NACOGDOCHES, Texas — Looking at the current state of college football, Dr. Drew Thornley, a professor in the Stephen F. Austin State University Rusche College of Business, sees a land of shattered dreams. Due to the disruptions of COVID-19, gridiron titans like the University of Alabama have opted for condensed, conference-only schedules, dumping games with non-conference schools like Georgia State, Kent State and the University of Tennessee at Martin.

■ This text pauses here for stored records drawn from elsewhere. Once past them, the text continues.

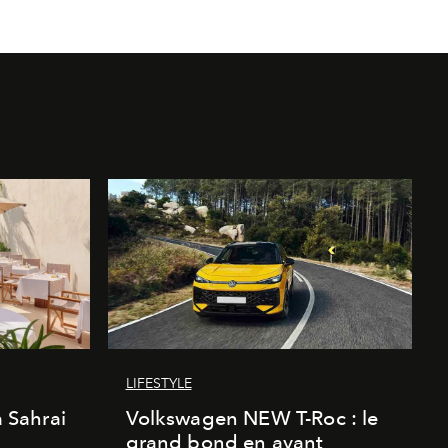
LIFESTYLE
a Sahrai
Volkswagen NEW T-Roc : le
grand bond en avant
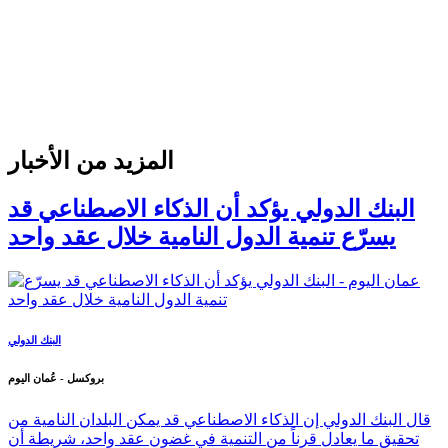
المزيد من الأخبار
البنك الدولي يؤكد أن الذكاء الاصطناعي قد
يسرّع تنمية الدول النامية خلال عقد واحد
البنك الدولي
بروكسل - عُمان اليوم
قال البنك الدولي إن الذكاء الاصطناعي قد يمكن البلدان النامية من
تحقيق ما يعادل قرناً من التنمية في غضون عقد واحد، شريطة أن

While it makes sense for teams like Alabama, it’s heartbreaking – and financially ruinous ¬– for the Georgia States of the world, which rely on paid road games against name brand teams to fill the coffers of their athletic departments. So, as the season unfolds, and as the economic realities of COVID-19 increasingly emerge, Thornley expects a tsunami of lawsuits, many of them revolving around force majeure ¬– a provision that pertains to unforeseen circumstances that prevent fulfillment of a contract.
It’s a big national topic and one with entrenched interest, and Thornley is eager to lead the discussion.
“I want to be the first one, or one of the first ones, to write about that,” Thornley said.
Even as Thornley contemplates the pandemic’s cataclysmic effect on college football’s network of game-day contracts, he’s also thinking about craft beer, and how that industry, exchanging its collegial culture for a business-oriented one, is undergoing profound changes of its own.
Based on the strength of his craft beer industry article, “Litigation, Not Collaboration: The Changing Landscape of Trademark Disputes in the Craft-Beer Industry,” published in 2017 in the Marquette Intellectual Property Law Review, the editor at The University of the Pacific Law Review has asked Thornley to pen another article for an upcoming special edition dedicated to beer. Though Thornley has yet to determine exactly what he’ll write about, he’s planning on writing something for the publication.
Indeed, this fall it’s football and beer, a classic combination. But in Thornley’s case, it’s about the academics, not just the big-screen TV and the primetime kickoff at the Sugar Bowl.
“People want to read about things that they find interesting,” he said.
In terms of Thornley’s tenure-track career as a researcher and writer, fall will be an important moment. And it will also serve as a fitting end to a strong year. In the spring, his article, “The Copyright Act’s Mandatory-Deposit Requirement: Unnecessary and Unconstitutional,” appeared in the Loyola of Los Angeles Law Review. The article centers on the plight of Virginia-based Valancourt Books, which specializes in the recovery and re-release of rare and out-of-print fiction, as well as gothic, horror, supernatural fiction and LGBT-interest titles.
The United States Copyright Office contacted Valancourt in 2018 to notify the publisher that it was not in compliance with the regulation that two physical copies of a book be deposited with the federal government within three months of the publication date. For Valancourt, which does print-on-demand only and has more than 400 titles in its catalogue, meeting the regulation would have been disruptive and cost prohibitive. Rather than comply, Valancourt sued in federal court. The case is ongoing.
In his paper, Thornley argues that the Copyright Act’s mandatory-deposit requirement is unconstitutional and unnecessary on three grounds: it violates the Fifth Amendment’s Takings Clause and Due Process Clause along with freedom of speech enshrined in the First Amendment.
“Publishers are not treated equally under the law when they are forced to speak, while certain others are not,” Thornley wrote. “The disparate treatment – the unequal protection under the law – of publishers is clear. What is left to decide is whether such unequal protection is constitutionally permissible, under strict-scrutiny review. It is not.”
Blessed with the academic freedom to pursue his interests, and not a specified framework of topics, Thornley writes about what catches his eye. And one such case, originating in New York City, did just that.
In a 2019 piece in the Cleveland State Law Review, “The Visual Artists Rights Act’s ‘Recognized Stature’ Provision: A Case for Repeal,” Thornley argued that the “recognized stature” clause, as it relates to paintings, drawings, prints and sculptures, should be repealed because the term is exceedingly subjective, hard to define and, perhaps most importantly, can be used to override a property owner’s rights.
The article is based on the extraordinary saga that unfolded through the '90s and early 2000s. The owner of an old factory known as 5Pointz allowed a renowned graffiti artist to coordinate the spray-painting of many murals by an assortment of artists on the building’s walls – and ended up paying some of those aerosol artists a combined $6.75 million in damages because the court said he whitewashed graffiti of “recognized stature” before demolishing the building.
In a blunt assessment of what happened at 5Pointz, Thornley wrote, “Nothing about this outcome comports with traditional rules of property law or contract law.”
While Thornley, a Harvard Law School graduate in his sixth year at SFA, writes about a wide range of issues, his articles are all related in that they focus primarily on property rights and contract rights – and the need to protect them.
“I’m a big fan of fundamental freedoms,” he said.